Task to carry out
Copy out the lines below without changing anything.

Data records

########################################

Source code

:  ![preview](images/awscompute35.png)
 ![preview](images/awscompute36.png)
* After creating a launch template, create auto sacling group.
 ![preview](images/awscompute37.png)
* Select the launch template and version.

########################################

Task output
Source code

:  ![preview](images/awscompute35.png)
 ![preview](images/awscompute36.png)
* After creating a launch template, create auto sacling group.
 ![preview](images/awscompute37.png)
* Select the launch template and version.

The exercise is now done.